You already know that using solar and wind power can influence the climate by reducing our dependence on heat-trapping fossil fuels. Now scientists say these renewable forms of energy can change the climate more directly — and do it in ways that might surprise you.
“Renewable energy can have multiple benefits for climate and sustainable development,” wrote a team led by researchers from the University of Maryland’s Department of Atmospheric and Oceanic Science.
To figure this out, the researchers imagined three scenarios for the Sahara and the Sahel, a semi-arid region immediately to the south.
In one, the area is studded with wind turbines that stand more than 300 feet high. In another, solar panels cover 20% of the land. The third case combines wind and solar farms — a setup that would produce about 82 terawatts of electrical power. That’s far more power than the world currently needs, said study co-leader Yan Li.
Once their hypothetical energy farms were built, the researchers fed the details into a sophisticated computer program that simulates Earth’s dynamic climate. Then the program made predictions about how the farms would change the environment.
In the case of wind farms, the giant turbines would cause warmer air from above to mix with cooler air below, bringing more heat close to the surface. Air temperatures near the ground would increase by nearly 4 degrees Fahrenheit.

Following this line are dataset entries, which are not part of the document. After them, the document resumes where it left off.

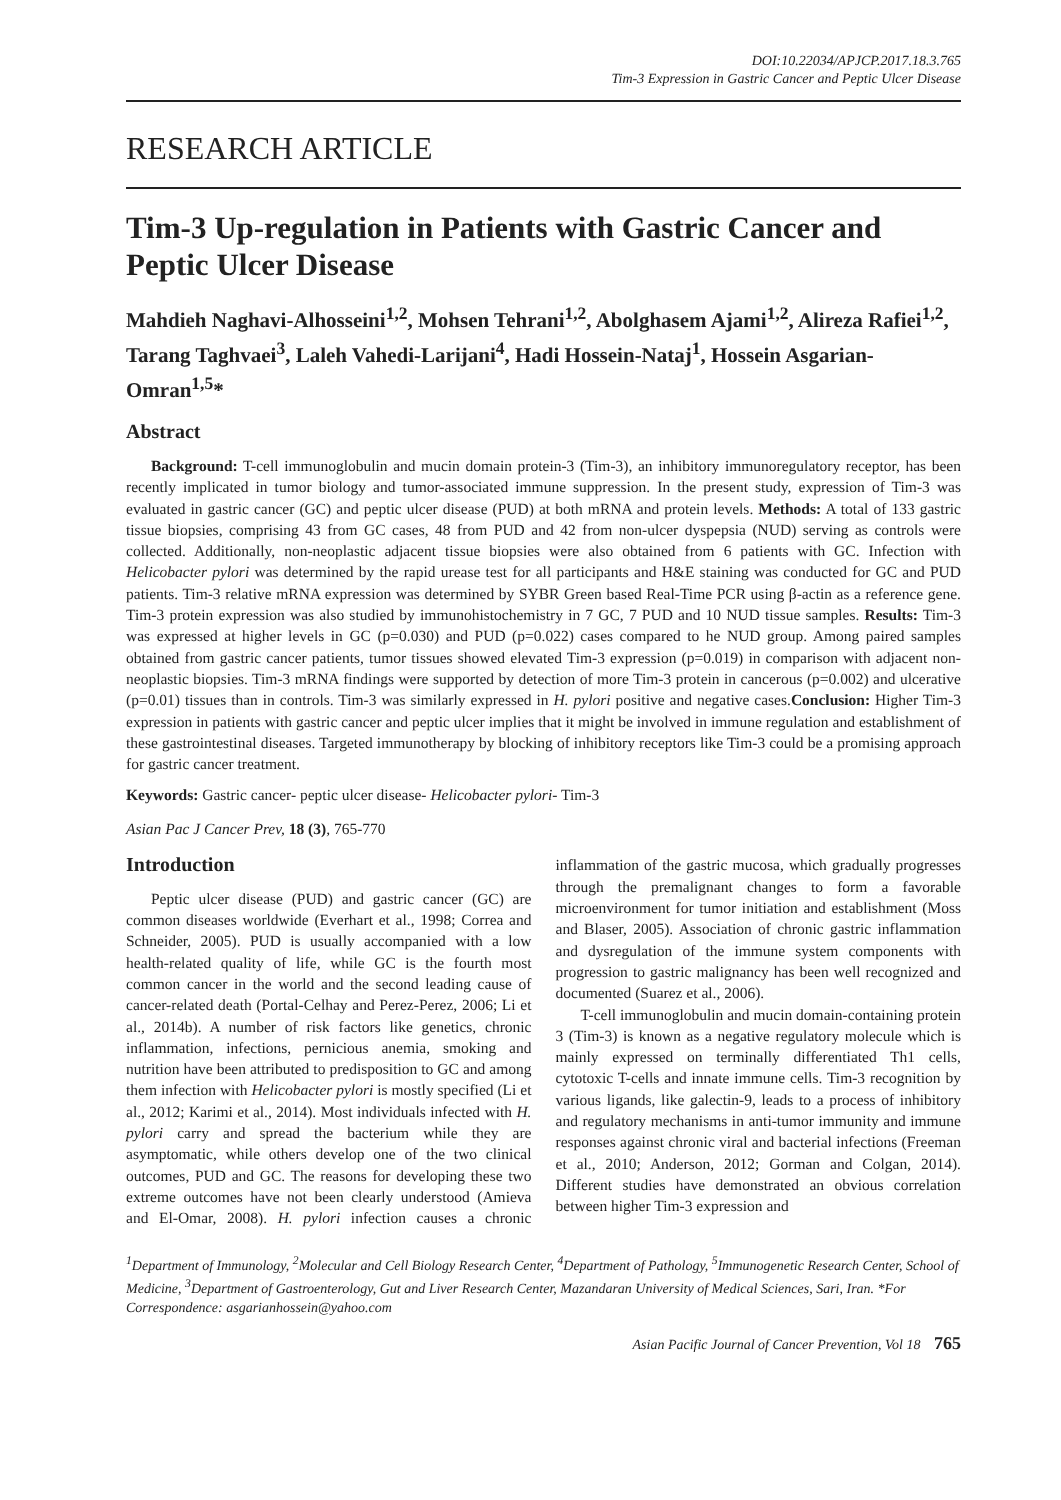DOI:10.22034/APJCP.2017.18.3.765
Tim-3 Expression in Gastric Cancer and Peptic Ulcer Disease
RESEARCH ARTICLE
Tim-3 Up-regulation in Patients with Gastric Cancer and Peptic Ulcer Disease
Mahdieh Naghavi-Alhosseini<sup>1,2</sup>, Mohsen Tehrani<sup>1,2</sup>, Abolghasem Ajami<sup>1,2</sup>, Alireza Rafiei<sup>1,2</sup>, Tarang Taghvaei<sup>3</sup>, Laleh Vahedi-Larijani<sup>4</sup>, Hadi Hossein-Nataj<sup>1</sup>, Hossein Asgarian-Omran<sup>1,5</sup>*
Abstract
Background: T-cell immunoglobulin and mucin domain protein-3 (Tim-3), an inhibitory immunoregulatory receptor, has been recently implicated in tumor biology and tumor-associated immune suppression. In the present study, expression of Tim-3 was evaluated in gastric cancer (GC) and peptic ulcer disease (PUD) at both mRNA and protein levels. Methods: A total of 133 gastric tissue biopsies, comprising 43 from GC cases, 48 from PUD and 42 from non-ulcer dyspepsia (NUD) serving as controls were collected. Additionally, non-neoplastic adjacent tissue biopsies were also obtained from 6 patients with GC. Infection with Helicobacter pylori was determined by the rapid urease test for all participants and H&E staining was conducted for GC and PUD patients. Tim-3 relative mRNA expression was determined by SYBR Green based Real-Time PCR using β-actin as a reference gene. Tim-3 protein expression was also studied by immunohistochemistry in 7 GC, 7 PUD and 10 NUD tissue samples. Results: Tim-3 was expressed at higher levels in GC (p=0.030) and PUD (p=0.022) cases compared to he NUD group. Among paired samples obtained from gastric cancer patients, tumor tissues showed elevated Tim-3 expression (p=0.019) in comparison with adjacent non-neoplastic biopsies. Tim-3 mRNA findings were supported by detection of more Tim-3 protein in cancerous (p=0.002) and ulcerative (p=0.01) tissues than in controls. Tim-3 was similarly expressed in H. pylori positive and negative cases.Conclusion: Higher Tim-3 expression in patients with gastric cancer and peptic ulcer implies that it might be involved in immune regulation and establishment of these gastrointestinal diseases. Targeted immunotherapy by blocking of inhibitory receptors like Tim-3 could be a promising approach for gastric cancer treatment.
Keywords: Gastric cancer- peptic ulcer disease- Helicobacter pylori- Tim-3
Asian Pac J Cancer Prev, 18 (3), 765-770
Introduction
Peptic ulcer disease (PUD) and gastric cancer (GC) are common diseases worldwide (Everhart et al., 1998; Correa and Schneider, 2005). PUD is usually accompanied with a low health-related quality of life, while GC is the fourth most common cancer in the world and the second leading cause of cancer-related death (Portal-Celhay and Perez-Perez, 2006; Li et al., 2014b). A number of risk factors like genetics, chronic inflammation, infections, pernicious anemia, smoking and nutrition have been attributed to predisposition to GC and among them infection with Helicobacter pylori is mostly specified (Li et al., 2012; Karimi et al., 2014). Most individuals infected with H. pylori carry and spread the bacterium while they are asymptomatic, while others develop one of the two clinical outcomes, PUD and GC. The reasons for developing these two extreme outcomes have not been clearly understood (Amieva and El-Omar, 2008). H. pylori infection causes a chronic inflammation of the gastric mucosa, which gradually progresses through the premalignant changes to form a favorable microenvironment for tumor initiation and establishment (Moss and Blaser, 2005). Association of chronic gastric inflammation and dysregulation of the immune system components with progression to gastric malignancy has been well recognized and documented (Suarez et al., 2006).
T-cell immunoglobulin and mucin domain-containing protein 3 (Tim-3) is known as a negative regulatory molecule which is mainly expressed on terminally differentiated Th1 cells, cytotoxic T-cells and innate immune cells. Tim-3 recognition by various ligands, like galectin-9, leads to a process of inhibitory and regulatory mechanisms in anti-tumor immunity and immune responses against chronic viral and bacterial infections (Freeman et al., 2010; Anderson, 2012; Gorman and Colgan, 2014). Different studies have demonstrated an obvious correlation between higher Tim-3 expression and
<sup>1</sup> Department of Immunology, <sup>2</sup>Molecular and Cell Biology Research Center, <sup>4</sup>Department of Pathology, <sup>5</sup>Immunogenetic Research Center, School of Medicine, <sup>3</sup>Department of Gastroenterology, Gut and Liver Research Center, Mazandaran University of Medical Sciences, Sari, Iran. *For Correspondence: asgarianhossein@yahoo.com
Asian Pacific Journal of Cancer Prevention, Vol 18 765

In addition, the turbines would interrupt the smoothness of the desert surface. Winds blowing through the area would move more slowly.
That, combined with the added heat, would change the atmospheric conditions over the Sahara and bring more moisture to the area. Average rainfall would increase by up to 0.25 of a millimeter per day — about double what it would have been otherwise, according to the study.

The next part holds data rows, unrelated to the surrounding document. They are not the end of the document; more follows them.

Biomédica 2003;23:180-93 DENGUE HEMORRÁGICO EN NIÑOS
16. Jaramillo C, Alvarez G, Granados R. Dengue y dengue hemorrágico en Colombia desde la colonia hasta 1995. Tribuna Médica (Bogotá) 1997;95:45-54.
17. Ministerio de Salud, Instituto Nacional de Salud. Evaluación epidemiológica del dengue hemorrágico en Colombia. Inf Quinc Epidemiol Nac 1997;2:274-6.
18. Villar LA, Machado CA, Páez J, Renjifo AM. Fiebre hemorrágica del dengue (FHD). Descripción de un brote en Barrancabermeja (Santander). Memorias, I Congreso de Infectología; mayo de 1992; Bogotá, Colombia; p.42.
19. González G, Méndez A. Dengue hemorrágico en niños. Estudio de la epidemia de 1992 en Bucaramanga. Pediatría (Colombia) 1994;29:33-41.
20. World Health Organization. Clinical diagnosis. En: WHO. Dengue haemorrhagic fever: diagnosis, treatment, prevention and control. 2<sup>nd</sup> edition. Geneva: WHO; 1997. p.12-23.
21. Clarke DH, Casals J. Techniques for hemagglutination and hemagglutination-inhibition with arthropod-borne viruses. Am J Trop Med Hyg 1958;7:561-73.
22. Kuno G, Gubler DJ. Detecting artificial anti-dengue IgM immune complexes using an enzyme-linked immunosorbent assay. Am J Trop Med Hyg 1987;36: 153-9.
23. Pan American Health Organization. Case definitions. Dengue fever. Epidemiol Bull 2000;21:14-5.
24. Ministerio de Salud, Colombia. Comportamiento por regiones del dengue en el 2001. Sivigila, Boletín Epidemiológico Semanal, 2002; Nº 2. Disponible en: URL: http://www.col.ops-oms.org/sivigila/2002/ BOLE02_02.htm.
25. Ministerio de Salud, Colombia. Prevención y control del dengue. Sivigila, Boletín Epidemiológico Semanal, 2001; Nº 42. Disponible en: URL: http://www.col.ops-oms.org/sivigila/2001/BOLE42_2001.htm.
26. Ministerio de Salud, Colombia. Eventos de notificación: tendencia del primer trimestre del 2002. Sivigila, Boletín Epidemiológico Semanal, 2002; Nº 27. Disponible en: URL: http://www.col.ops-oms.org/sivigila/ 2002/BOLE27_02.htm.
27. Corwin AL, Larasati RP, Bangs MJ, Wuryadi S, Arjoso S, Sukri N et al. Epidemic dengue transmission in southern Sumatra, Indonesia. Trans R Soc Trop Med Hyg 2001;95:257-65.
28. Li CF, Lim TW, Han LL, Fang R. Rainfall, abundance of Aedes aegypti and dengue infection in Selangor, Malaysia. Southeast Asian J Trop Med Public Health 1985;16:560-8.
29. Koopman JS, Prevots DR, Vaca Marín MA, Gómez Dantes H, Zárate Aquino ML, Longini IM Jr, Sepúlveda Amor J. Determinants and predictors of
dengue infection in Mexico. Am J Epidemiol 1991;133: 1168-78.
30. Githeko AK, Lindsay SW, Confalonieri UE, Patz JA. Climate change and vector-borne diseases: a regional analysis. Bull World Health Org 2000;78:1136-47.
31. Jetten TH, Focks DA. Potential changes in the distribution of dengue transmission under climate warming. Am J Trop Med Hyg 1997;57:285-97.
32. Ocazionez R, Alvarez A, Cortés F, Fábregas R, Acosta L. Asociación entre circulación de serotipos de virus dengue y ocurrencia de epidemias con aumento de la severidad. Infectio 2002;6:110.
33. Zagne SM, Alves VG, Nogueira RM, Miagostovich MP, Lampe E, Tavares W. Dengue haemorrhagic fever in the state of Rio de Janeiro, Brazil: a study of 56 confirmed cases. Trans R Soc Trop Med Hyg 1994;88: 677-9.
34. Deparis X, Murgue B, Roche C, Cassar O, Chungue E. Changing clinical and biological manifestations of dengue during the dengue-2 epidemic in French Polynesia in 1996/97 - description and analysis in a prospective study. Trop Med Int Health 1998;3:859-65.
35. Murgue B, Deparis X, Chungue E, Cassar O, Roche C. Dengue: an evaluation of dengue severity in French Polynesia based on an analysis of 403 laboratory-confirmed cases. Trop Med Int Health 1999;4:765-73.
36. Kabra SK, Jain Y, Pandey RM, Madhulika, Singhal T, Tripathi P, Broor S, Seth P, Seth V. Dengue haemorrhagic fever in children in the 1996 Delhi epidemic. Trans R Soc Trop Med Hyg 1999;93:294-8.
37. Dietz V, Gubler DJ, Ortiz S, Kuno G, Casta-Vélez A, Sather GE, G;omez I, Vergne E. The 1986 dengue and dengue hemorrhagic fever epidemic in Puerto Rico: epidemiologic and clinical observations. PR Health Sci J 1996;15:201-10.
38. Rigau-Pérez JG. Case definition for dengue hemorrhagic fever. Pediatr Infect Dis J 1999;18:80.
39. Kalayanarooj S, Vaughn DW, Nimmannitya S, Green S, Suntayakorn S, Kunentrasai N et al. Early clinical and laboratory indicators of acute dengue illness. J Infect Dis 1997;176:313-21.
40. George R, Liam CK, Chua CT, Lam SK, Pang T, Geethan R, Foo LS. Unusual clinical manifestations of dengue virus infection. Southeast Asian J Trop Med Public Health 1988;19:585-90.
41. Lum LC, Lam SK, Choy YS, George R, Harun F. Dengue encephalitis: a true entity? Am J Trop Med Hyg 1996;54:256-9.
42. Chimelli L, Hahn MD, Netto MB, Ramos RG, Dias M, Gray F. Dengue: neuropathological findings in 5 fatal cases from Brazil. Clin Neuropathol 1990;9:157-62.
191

The additional water would fuel plant growth, and those extra plants would reduce the amount of sunlight that’s reflected off the desert surface.
From there, it’s a positive feedback loop, the researchers explained: The reduced reflectivity (or surface albedo) enhances precipitation, which fuels plant growth, which reduces albedo, and so on.
The story is a little different for solar farms.
Instead of slowing the wind or causing hot and cool air to mix, the main effect of solar panels is to reduce albedo. That would increase average daily precipitation by about 0.13 of a millimeter in the Sahara and 0.59 of a millimeter in the Sahel. The additional water would induce more plant growth, further reducing albedo and allowing the cycle to continue.
These changes were predicted to increase the maximum temperature by more than 2 degrees Fahrenheit, the researchers reported.
If wind and solar farms were combined, these effects would be “enhanced,” they said. Average daily precipitation would increase to 0.59 of a millimeter. That’s nearly 1.5 times higher than the Sahara would be in its natural state.
But the rain wouldn’t be spread evenly everywhere. The computer simulations predicted that parts of the Sahel could get as much as nearly 20 inches of additional precipitation per year. All that extra water could have “major ecological, environmental, and societal impacts,” Li and his colleagues wrote.
Average temperature would also rise, by nearly 5 degrees Fahrenheit.
Changes like these wouldn’t necessarily happen everywhere solar farms are built, the researchers cautioned. In the Sahara, the key is that today’s typical solar panels would increase the surface albedo. But if the landscape were different, that might not be true.
Ditto if the solar panels were more efficient — that could cause temperatures to fall instead of rise. Without added heat, rainfall wouldn’t increase. It might even decrease, the researchers noted.